Back to the kitchen to puree the mixture in the food processor.

I think the baster is probably too big and unwieldy for this operation, anyway, so next I tried the 6cc syringe, which is not really great, either; while the tip of it is very tiny, it soon and abruptly becomes much larger, so it doesn’t really go into her mouth smoothly.

While she liked Eukanuba Low-Residue fine a month ago, she does not like it now. She really doesn’t like it when it has garlic and cinnamon in it. There was a great splashing and flinging about of cat food, vigorous efforts to get away (on her part), a mild feeling of despair (on my part), and pronounced gulps that made me wonder if I’d gotten the food down the wrong pipe.

The extra towels I'd bought for this purpose immediately started to be pulled into shreds. That’s OK. They were really cheap. Later I can put them in a bag labeled Dying Cat Supplies, along with the stack of cheap Corelle plates, the containers for refrigerating leftover cat food, the containers for storing dry cat food, the syringes, and so forth.

It turns out the best thing to use for syringe feeding is a 3cc syringe, because its body is only slightly bigger than the tip. It’s not hard to put into her mouth, but of course it then takes about 30 squirts to get the job done.

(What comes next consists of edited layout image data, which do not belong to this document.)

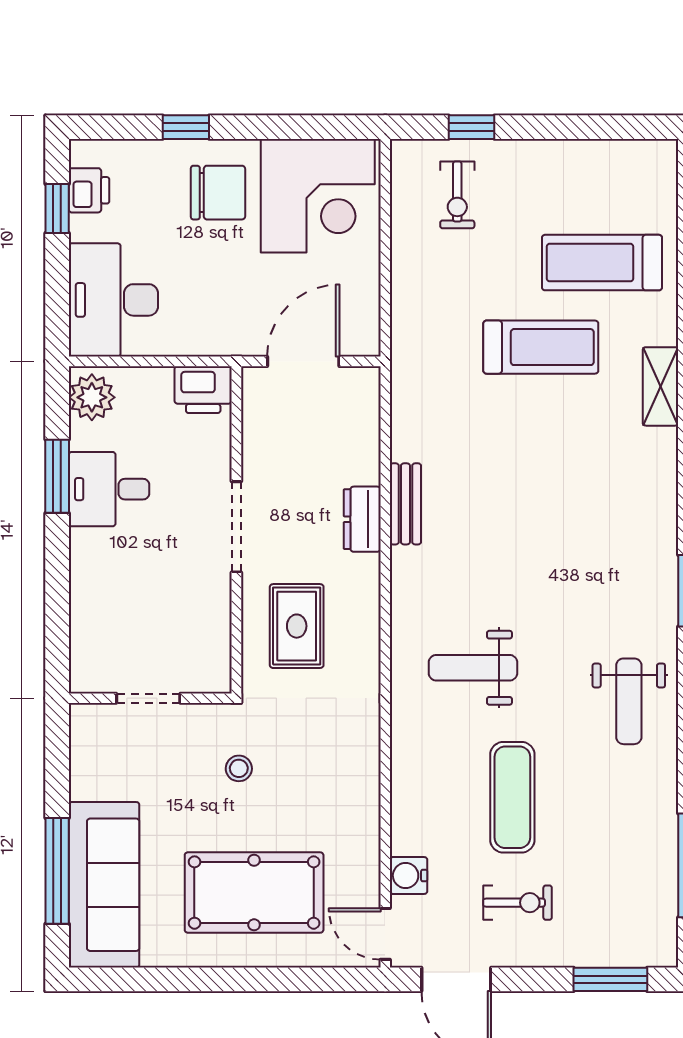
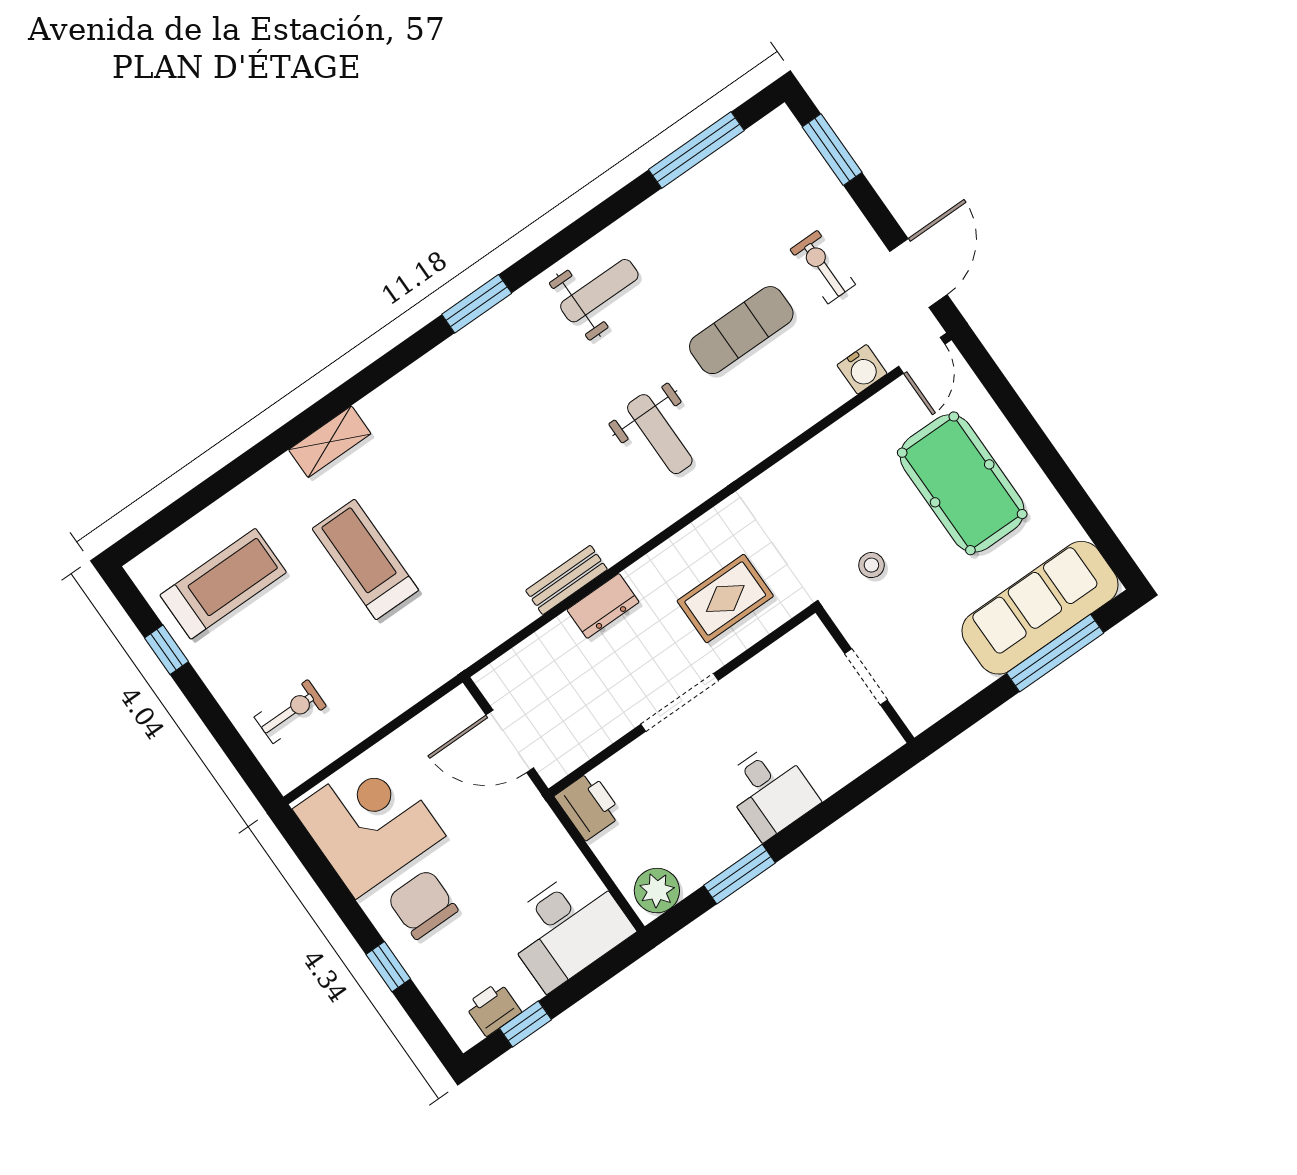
window: (471, 127) -> (166, 650), moved
treadmill: (602, 263) -> (223, 584), moved, turned -90
desk: (109, 489) -> (770, 791), moved

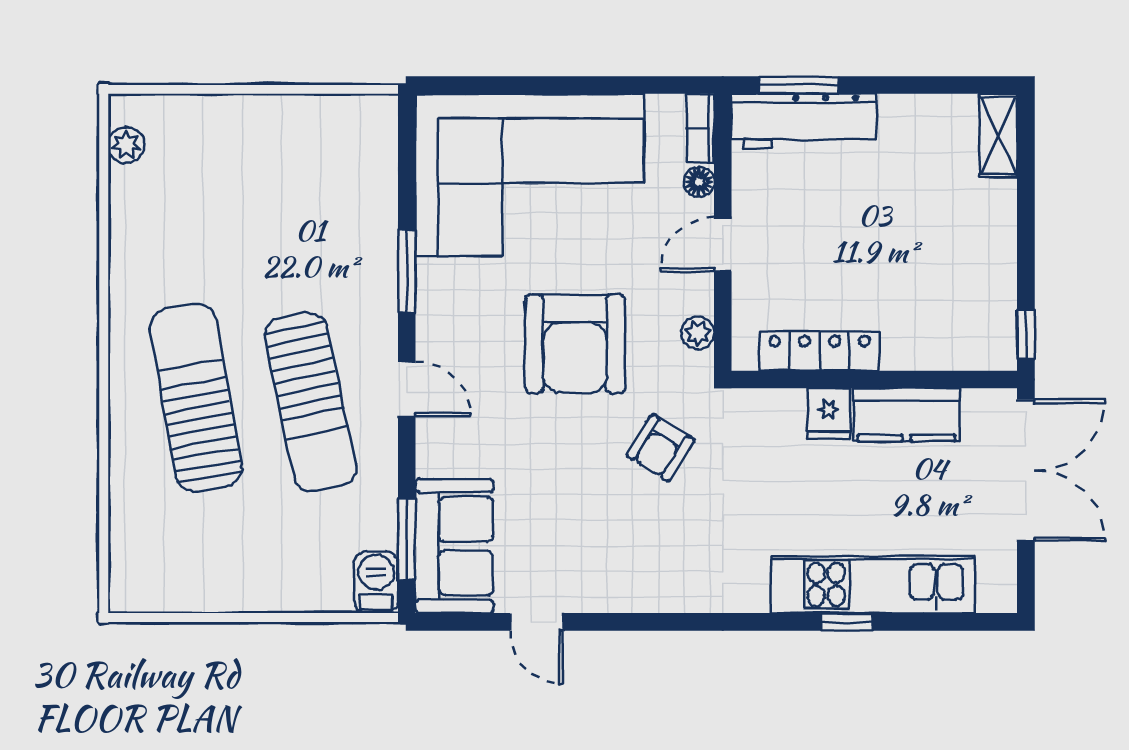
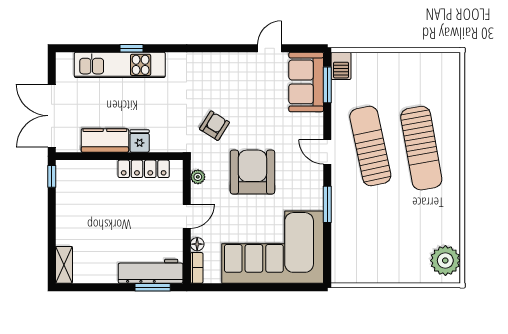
plant: (126, 145) -> (445, 261), width x1.87, depth x1.87
door: (537, 622) -> (270, 48), hinge flipped

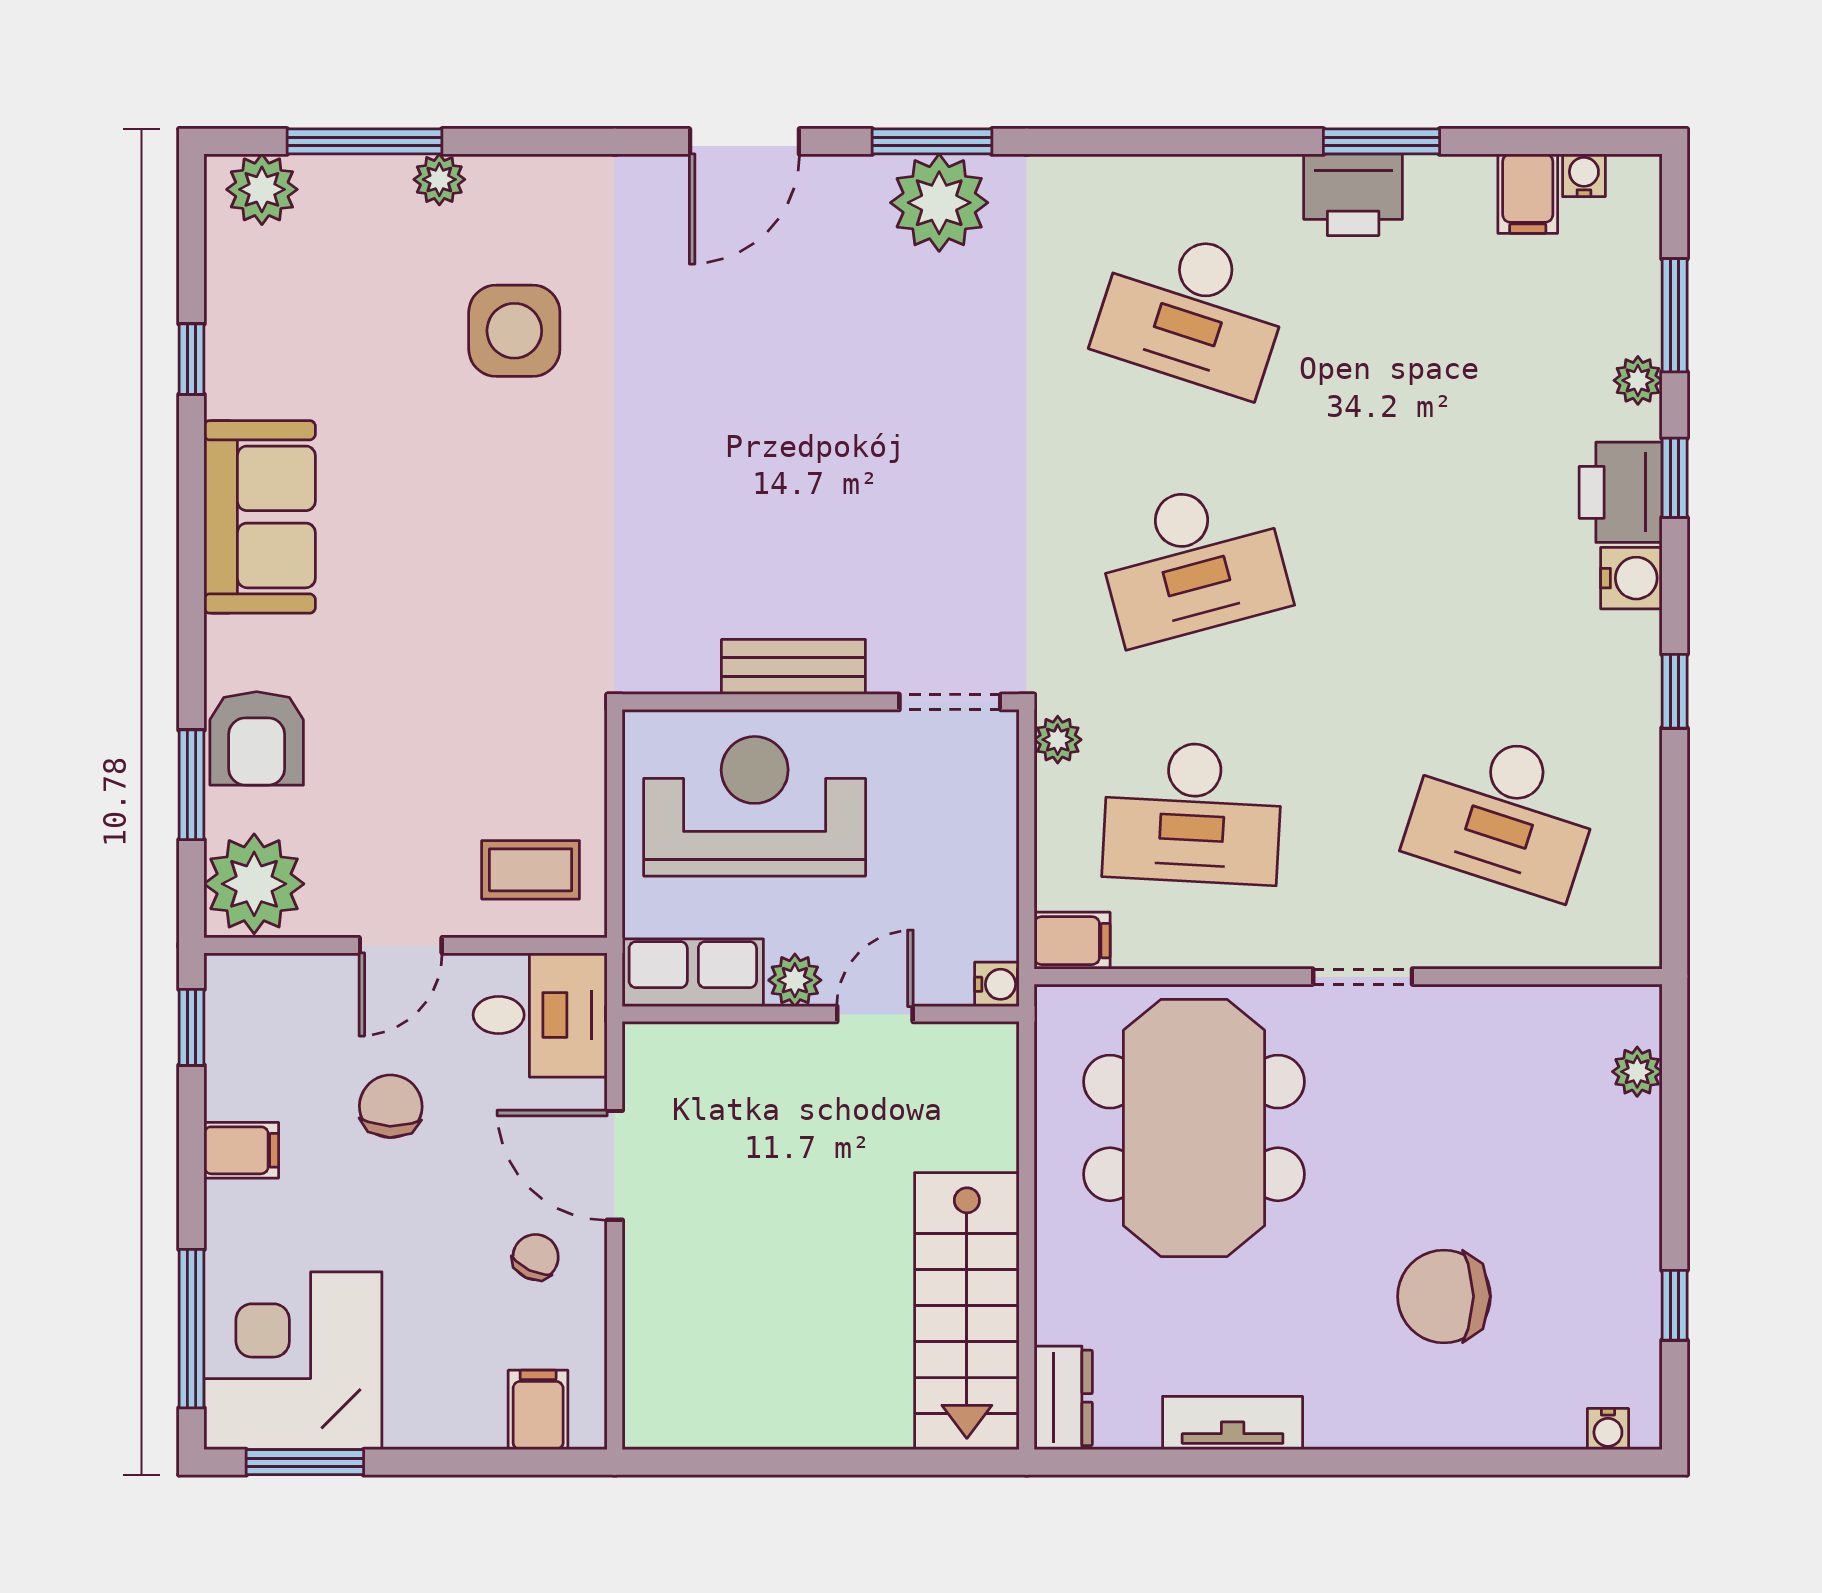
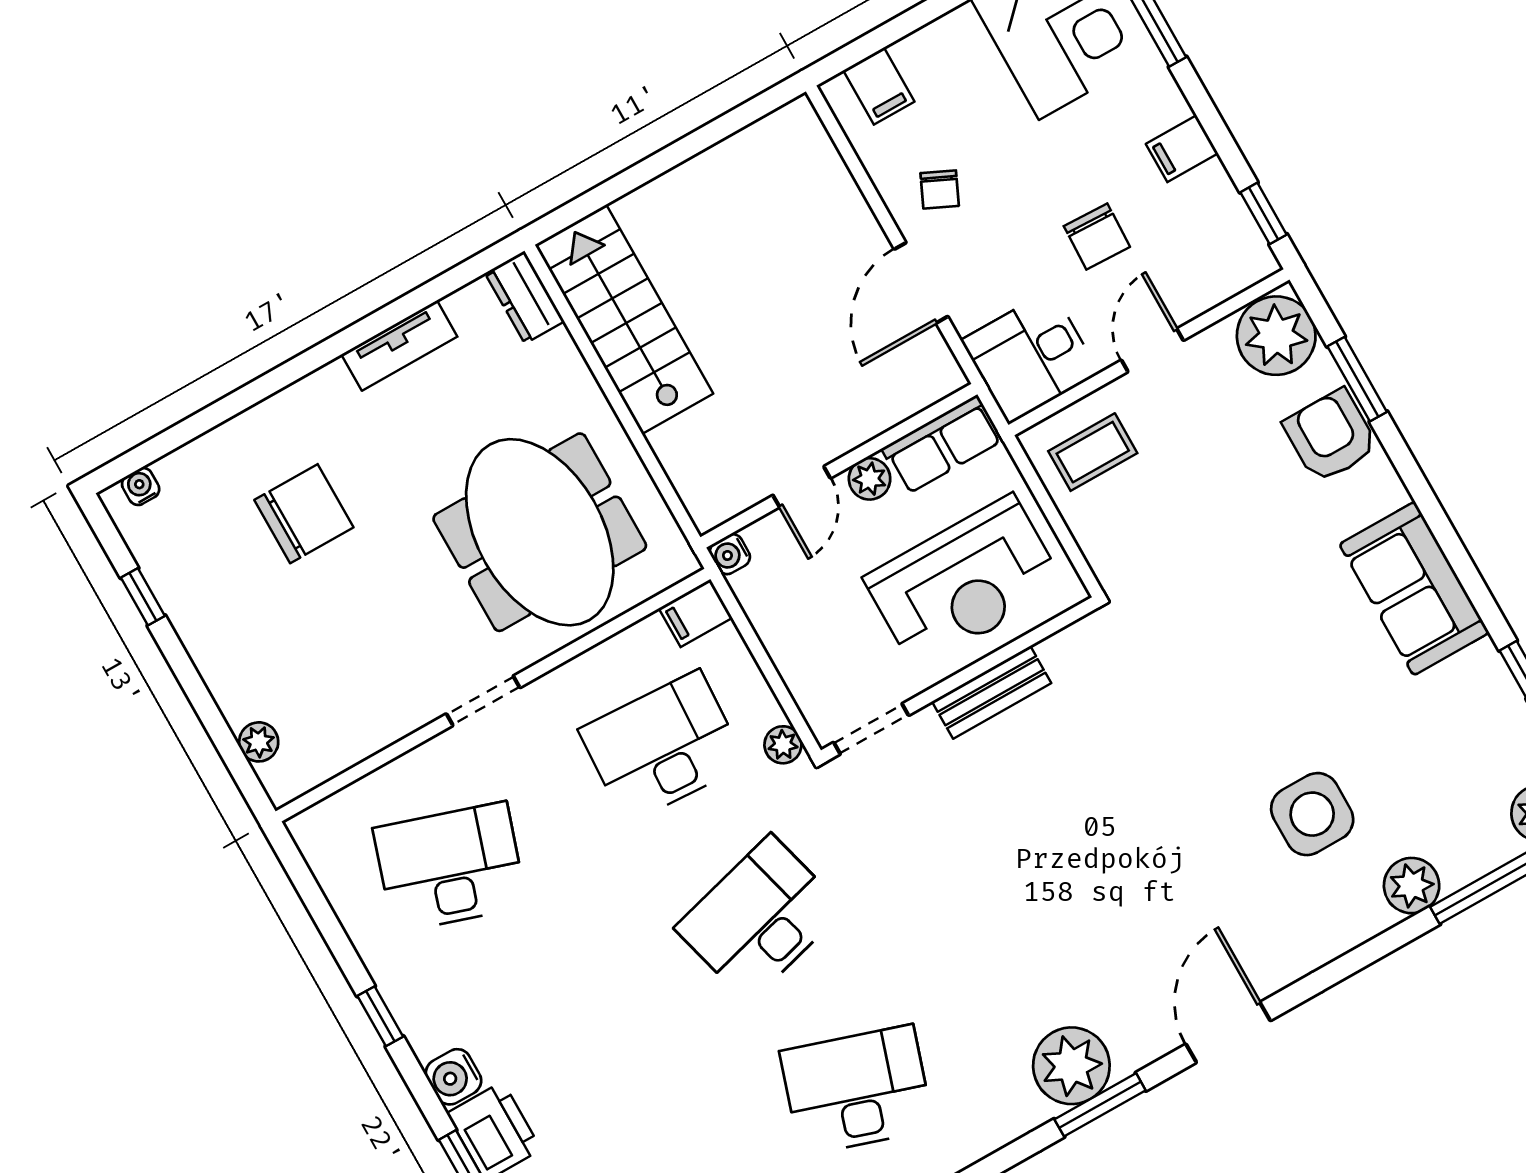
plant: (439, 179) -> (1412, 886), width x1.38, depth x1.38
door: (615, 1165) -> (921, 283), swing flipped

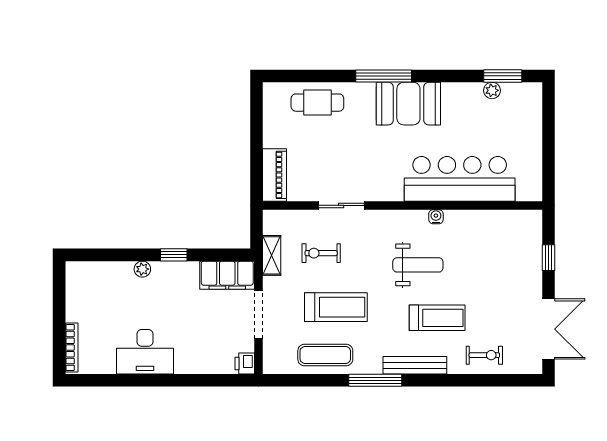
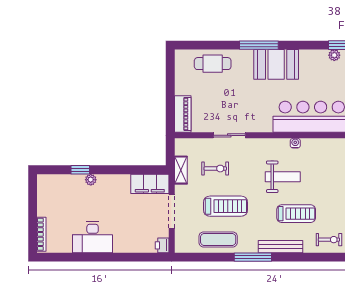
exercise bike: (321, 253) -> (215, 169), turned 180
window: (174, 255) -> (80, 170), moved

We did this in several phases. After the first or second, she lay under the meditation chair recuperating for some time. When I’d gotten it almost all down her (and it was only two ounces of food!), needless to say, she pooped it all out and barfed for good measure.

All in all, she probably got the minimum three ounces of food that day. I have cancelled my unnecessary engagements, as I can see this is going to be the evening project for a while.

I also am having to get up an hour and a half earlier than usual each day so she can have her slippery elm early in the day, but a couple of hours after her morning Prednisone.

But of course it’s worst of all for her: being under the weather to begin with, and having to take a small pill and a big pill, then have slippery elm mixed with water squirted into her mouth, then have yucky food with garlic and cinnamon squirted into her mouth, and finally another small pill and a big pill.

If I have ever used the phrase “squirted down her throat,” please disregard. It is not good to squirt anything down a cat’s throat, as it might end up in her windpipe. Instead, introduce it into her mouth and give her a chance to swallow it, but far enough back that she doesn’t just spit it out.

(This reminds me of my mother demonstrating what it’s like to feed a baby, how the baby smiles winningly and lets all the food dribble out of its mouth. It made me laugh. My mother is extremely funny, if I haven’t mentioned it.)

I’m afraid Thelonious is going to start thinking something unpleasant is going to happen every time I come near her. She has been remarkably stoic, and I guess she forgives me, because the next morning, after I was back in bed after the 6 a.m. pills, she came and lay on my leg, and when I woke up again at 7:30, she was lying on my chest.

Last night she remembered that she has hands for pushing away the undesired. She wasn’t trying to scratch me, but inevitably there was scratching, so I ended up having to wrap her in a towel. Then she can’t swat my syringe-bearing hand away, but it is fairly painful to sit on my knees for so long.